Data science is transforming society and scholarship within universities, including ours. Faculty and students across our campus have initiated and grown diverse data science activities across campus, primarily in isolation of one another.

The university is now prepared to develop an integrated data science effort to support and enhance these activities by building on our long history as a liberal arts research university with a strong culture of interdisciplinary activities. This interdisciplinary research and educational effort will be one of the UO’s highest priorities in the coming years.

Last year, I charged a Data Science Visioning Committee, comprising faculty and other representatives from across the university, with developing a comprehensive proposal for how best to develop the program.

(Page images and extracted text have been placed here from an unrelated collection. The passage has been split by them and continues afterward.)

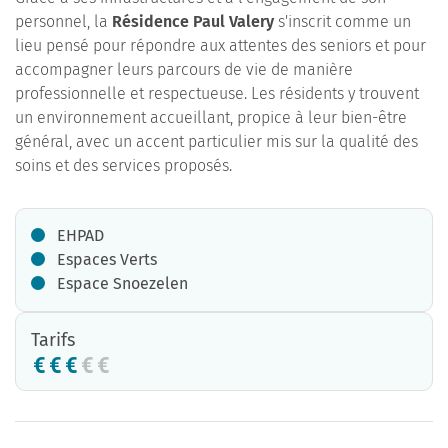
personnel, la
Résidence Paul Valery
s'inscrit comme un
lieu pensé pour répondre aux attentes des seniors et pour
accompagner leurs parcours de vie de manière
professionnelle et respectueuse. Les résidents y trouvent
un environnement accueillant, propice à leur bien-être
général, avec un accent particulier mis sur la qualité des
soins et des services proposés.
EHPAD
Espaces Verts
Espace Snoezelen
Tarifs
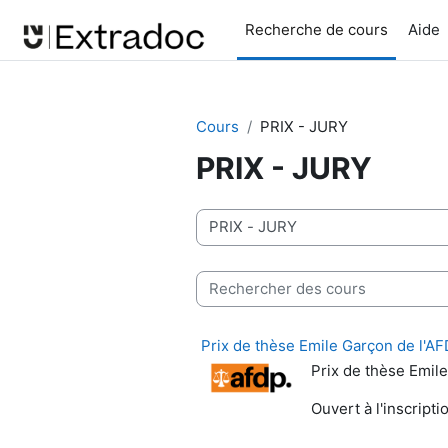
Passer au contenu principal
Recherche de cours
Aide
Cours
PRIX - JURY
PRIX - JURY
Catégories de cours
Rechercher des cours
Prix de thèse Emile Garçon de l'
Prix de thèse Emil
Ouvert à l'inscripti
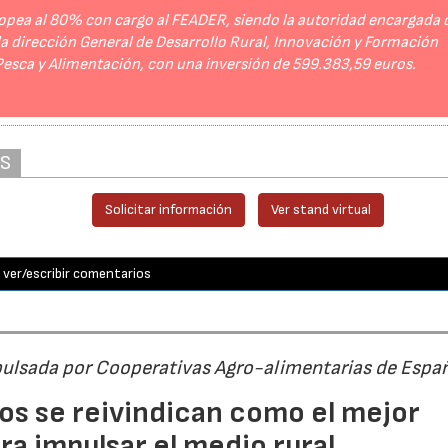
opea al 80% con cargo al FEADER, siendo la autoridad encargada 
 la dirección General de Desarrollo Rural, Innovación y Formación
 Pesca y Alimentación, con una inversión de 599.383,59 euros.
AS
Solicitar información
Ver stand virtual
ver/escribir comentarios
pulsada por Cooperativas Agro-alimentarias de Espa
os se reivindican como el mejor
a impulsar el medio rural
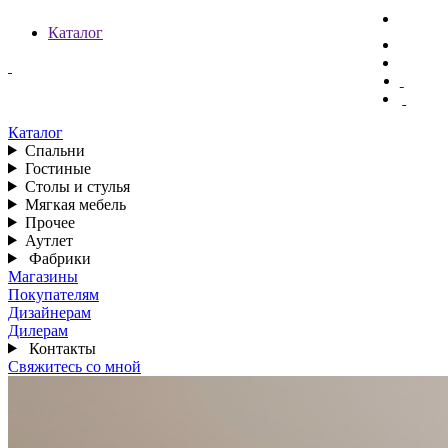
Каталог
Каталог
Спальни
Гостиные
Столы и стулья
Мягкая мебель
Прочее
Аутлет
Фабрики
Магазины
Покупателям
Дизайнерам
Дилерам
Контакты
Свяжитесь со мной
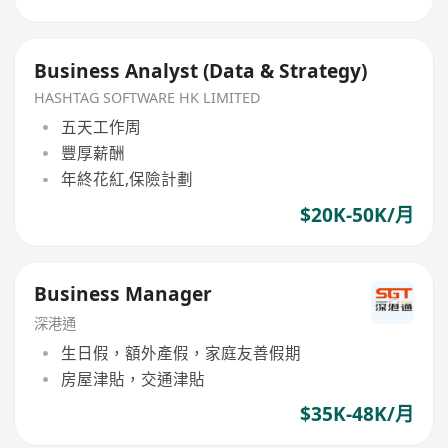
Business Analyst (Data & Strategy)
HASHTAG SOFTWARE HK LIMITED
五天工作周
豐厚薪酬
年終花紅,保險計劃
$20K-50K/月
Business Manager
深港通
生日假，額外產假，家庭友善假期
房屋津貼，交通津貼
$35K-48K/月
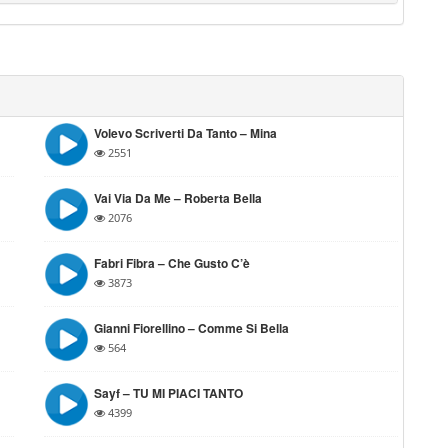
Volevo Scriverti Da Tanto – Mina
2551
Vai Via Da Me – Roberta Bella
2076
Fabri Fibra – Che Gusto C’è
3873
Gianni Fiorellino – Comme Si Bella
564
Sayf – TU MI PIACI TANTO
4399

The recommendation of the committee was strongly informed by other programs at top universities, as well as the needs of potential employers of our students trained by our new program.

The committee considered a variety of things, including determining overall scope and structure, areas of research strength and opportunities at the UO, educational models, and approaches at both the undergraduate and graduate levels. The committee also considered how the program would best build bridges across our campus, as well as with other universities in Oregon, and academic and industry partners along the West Coast.

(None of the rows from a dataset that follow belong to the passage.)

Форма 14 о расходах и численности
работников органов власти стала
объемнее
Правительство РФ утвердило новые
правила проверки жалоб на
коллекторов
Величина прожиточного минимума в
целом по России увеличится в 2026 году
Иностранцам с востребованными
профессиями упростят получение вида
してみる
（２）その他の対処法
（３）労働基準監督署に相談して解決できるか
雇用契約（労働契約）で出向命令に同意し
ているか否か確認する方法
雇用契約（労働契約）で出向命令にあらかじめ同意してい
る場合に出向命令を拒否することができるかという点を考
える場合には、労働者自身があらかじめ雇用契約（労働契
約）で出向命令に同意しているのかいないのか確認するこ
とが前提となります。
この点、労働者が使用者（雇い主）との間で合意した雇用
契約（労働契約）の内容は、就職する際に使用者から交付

The committee presented its initial recommendations to me at the end of the winter term 2018 and submitted a final version at the end of spring term 2018. President Michael Schill and I have now accepted the committee’s report and its recommendations. This is an ambitious plan that can potentially support nearly every aspect of scholarly activity within our university. For more information, read the Presidential Initiative in Data Science report.

The committee developed the following core principles for the implementation of the Data Science Initiative at the UO:

  • Be well connected across the university, and include both research and education.
  • Build upon the long history of interdisciplinary research at the UO.
  • Capitalize on the identity and strength of the university being a liberal arts research university.
  • Leapfrog historical structural weaknesses in applied math and computation.
  • Help build bridges to new academic and societal partners.

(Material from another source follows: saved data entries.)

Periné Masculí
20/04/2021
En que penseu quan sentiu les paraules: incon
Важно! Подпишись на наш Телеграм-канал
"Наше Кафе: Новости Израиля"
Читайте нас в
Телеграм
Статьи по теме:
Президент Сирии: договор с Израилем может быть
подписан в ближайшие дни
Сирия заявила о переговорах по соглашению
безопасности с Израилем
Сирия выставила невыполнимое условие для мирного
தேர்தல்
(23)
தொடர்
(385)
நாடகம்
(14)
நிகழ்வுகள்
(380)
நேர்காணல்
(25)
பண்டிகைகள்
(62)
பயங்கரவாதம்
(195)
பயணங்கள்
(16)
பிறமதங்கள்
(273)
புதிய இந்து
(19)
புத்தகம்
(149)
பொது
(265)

The committee proposed a data science ecosystem, comprised of numerous interacting and interconnected components within and outside of the university. This “hub-and-spoke” model promotes connectivity along existing areas of scholarship and education at UO, and also supports and guides the organic growth of the initiative over the next decade. The model includes:

  • A methodological hub that contains much of the research and educational expertise for implementation of data science such as data collection, database creation and curation, as well as statistical and computational analysis. In addition, several aspects of design, communication, ethics and law could also be components of the core.
  • Domain spokes that are areas where the research and educational activities are focused primarily on a particular field or problem. Faculty in these spokes may gather large amounts of data and use advanced analytic tools that are common to those in the hub, but their primary research and educational focus will always be first on their domain area of expertise.
  • A ring of connectivity that facilitates UO to have greater impacts on the world by increasing connectivity with other academic institutions, government agencies, and industry partners.

I want to thank the Data Science Visioning Committee for its hard work, and I am very excited about what has emerged. I want to thank the faculty and students who over many years have worked to build the foundation for data science research and education at the UO, and I look forward to us building a program that supports and enhances this work.